**Task item:** Select and copy each line in the records below that contains the word "limit", matching its case exactly.

-------- Information provided --------

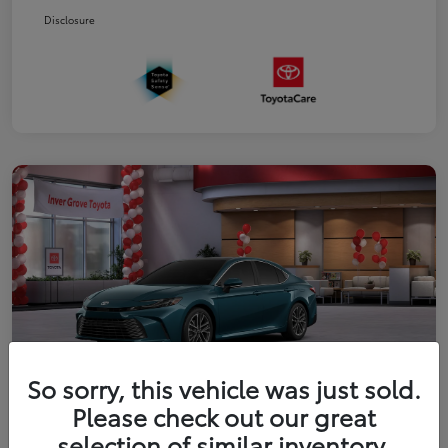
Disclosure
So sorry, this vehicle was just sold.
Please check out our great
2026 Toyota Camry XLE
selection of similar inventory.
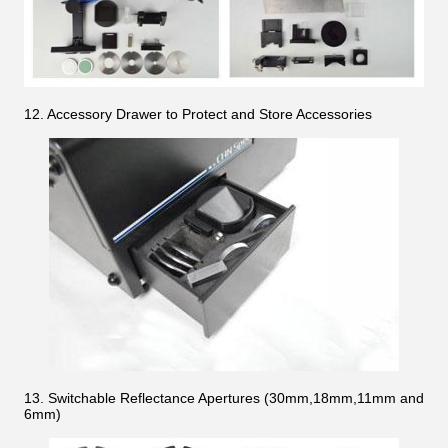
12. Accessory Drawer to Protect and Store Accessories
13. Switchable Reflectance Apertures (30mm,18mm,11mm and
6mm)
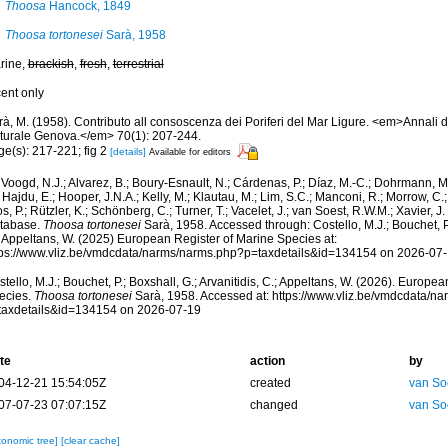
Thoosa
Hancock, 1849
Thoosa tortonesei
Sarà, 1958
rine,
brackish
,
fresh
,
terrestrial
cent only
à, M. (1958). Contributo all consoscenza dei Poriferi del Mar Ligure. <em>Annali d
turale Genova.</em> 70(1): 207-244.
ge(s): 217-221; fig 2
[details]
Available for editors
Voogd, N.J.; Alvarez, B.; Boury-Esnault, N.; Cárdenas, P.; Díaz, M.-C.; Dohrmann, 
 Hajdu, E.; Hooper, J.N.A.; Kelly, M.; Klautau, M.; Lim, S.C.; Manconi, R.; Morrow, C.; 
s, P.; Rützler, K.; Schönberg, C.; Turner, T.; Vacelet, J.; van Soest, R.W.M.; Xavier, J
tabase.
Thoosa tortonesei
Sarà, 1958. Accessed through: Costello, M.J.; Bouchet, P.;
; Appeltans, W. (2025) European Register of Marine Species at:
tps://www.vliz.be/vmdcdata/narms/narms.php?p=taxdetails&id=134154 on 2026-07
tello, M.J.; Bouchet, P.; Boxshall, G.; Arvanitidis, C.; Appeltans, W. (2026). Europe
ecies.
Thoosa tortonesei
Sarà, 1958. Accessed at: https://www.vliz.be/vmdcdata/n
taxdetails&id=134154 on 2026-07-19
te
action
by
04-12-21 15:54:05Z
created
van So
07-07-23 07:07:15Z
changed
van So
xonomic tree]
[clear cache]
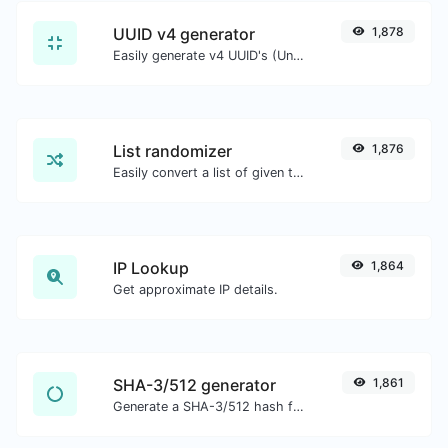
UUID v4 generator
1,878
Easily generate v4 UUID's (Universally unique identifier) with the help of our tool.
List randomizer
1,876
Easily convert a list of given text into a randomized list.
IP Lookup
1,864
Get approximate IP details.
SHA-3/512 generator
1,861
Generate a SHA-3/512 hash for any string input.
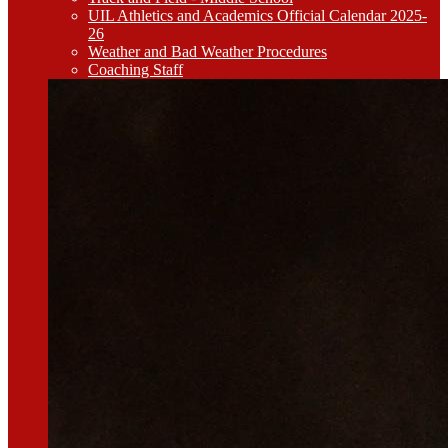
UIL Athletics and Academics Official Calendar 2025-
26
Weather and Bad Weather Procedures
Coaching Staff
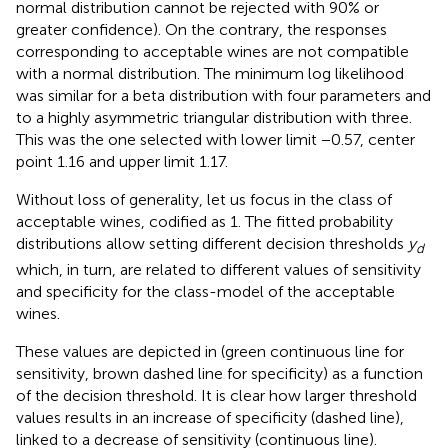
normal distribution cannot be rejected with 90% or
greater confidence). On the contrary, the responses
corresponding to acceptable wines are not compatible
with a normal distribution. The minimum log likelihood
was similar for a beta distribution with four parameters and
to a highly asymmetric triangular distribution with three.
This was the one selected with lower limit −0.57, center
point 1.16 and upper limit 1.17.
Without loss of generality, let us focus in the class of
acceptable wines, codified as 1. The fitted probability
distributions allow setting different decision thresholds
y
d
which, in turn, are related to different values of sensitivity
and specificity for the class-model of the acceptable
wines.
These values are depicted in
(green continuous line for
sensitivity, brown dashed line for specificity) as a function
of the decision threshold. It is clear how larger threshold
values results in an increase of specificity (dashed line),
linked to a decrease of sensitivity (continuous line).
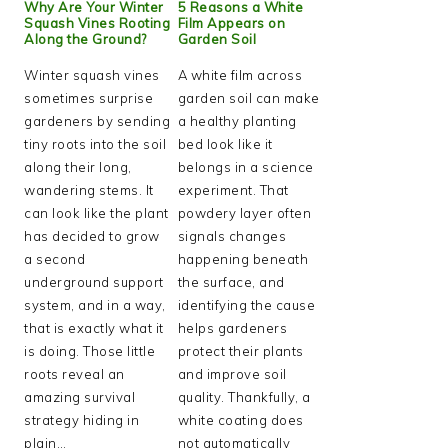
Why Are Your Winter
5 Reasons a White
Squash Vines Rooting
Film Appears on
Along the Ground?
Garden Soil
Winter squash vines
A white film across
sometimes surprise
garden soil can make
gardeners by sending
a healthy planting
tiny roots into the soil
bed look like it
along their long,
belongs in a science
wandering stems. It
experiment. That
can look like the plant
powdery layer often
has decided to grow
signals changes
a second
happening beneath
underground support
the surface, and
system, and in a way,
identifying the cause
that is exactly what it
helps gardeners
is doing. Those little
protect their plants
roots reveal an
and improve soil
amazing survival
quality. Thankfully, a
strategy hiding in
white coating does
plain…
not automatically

--------
-------- Information provided --------

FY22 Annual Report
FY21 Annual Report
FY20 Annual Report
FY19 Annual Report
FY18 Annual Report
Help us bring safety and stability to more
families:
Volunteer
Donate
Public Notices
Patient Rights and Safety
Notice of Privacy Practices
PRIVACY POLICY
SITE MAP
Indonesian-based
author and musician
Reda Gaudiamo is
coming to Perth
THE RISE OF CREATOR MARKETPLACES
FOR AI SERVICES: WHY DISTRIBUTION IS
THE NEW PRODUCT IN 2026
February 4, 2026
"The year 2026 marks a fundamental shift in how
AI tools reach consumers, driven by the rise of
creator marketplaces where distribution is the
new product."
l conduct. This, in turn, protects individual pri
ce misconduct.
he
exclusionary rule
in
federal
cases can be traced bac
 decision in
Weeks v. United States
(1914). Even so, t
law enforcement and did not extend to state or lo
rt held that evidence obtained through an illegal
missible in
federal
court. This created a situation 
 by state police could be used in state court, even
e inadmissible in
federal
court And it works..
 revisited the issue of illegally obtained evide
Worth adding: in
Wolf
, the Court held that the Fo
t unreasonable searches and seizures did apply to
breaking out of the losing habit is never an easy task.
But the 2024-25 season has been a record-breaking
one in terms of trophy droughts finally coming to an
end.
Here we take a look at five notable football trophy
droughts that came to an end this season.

--------
-------- Information provided --------

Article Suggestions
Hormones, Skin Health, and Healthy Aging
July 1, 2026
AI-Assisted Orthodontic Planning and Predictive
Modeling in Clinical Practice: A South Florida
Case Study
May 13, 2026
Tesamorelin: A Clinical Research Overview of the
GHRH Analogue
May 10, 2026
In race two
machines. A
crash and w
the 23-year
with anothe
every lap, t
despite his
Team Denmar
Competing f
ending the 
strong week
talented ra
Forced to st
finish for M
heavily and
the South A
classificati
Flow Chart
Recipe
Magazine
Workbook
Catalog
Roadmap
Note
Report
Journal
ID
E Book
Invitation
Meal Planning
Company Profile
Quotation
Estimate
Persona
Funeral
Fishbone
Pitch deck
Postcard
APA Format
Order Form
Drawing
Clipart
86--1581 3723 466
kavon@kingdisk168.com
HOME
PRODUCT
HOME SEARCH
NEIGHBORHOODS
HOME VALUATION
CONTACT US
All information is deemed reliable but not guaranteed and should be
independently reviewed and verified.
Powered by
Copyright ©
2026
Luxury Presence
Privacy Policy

--------

**Response:**
This was the one selected with lower limit −0.57, center
point 1.16 and upper limit 1.17.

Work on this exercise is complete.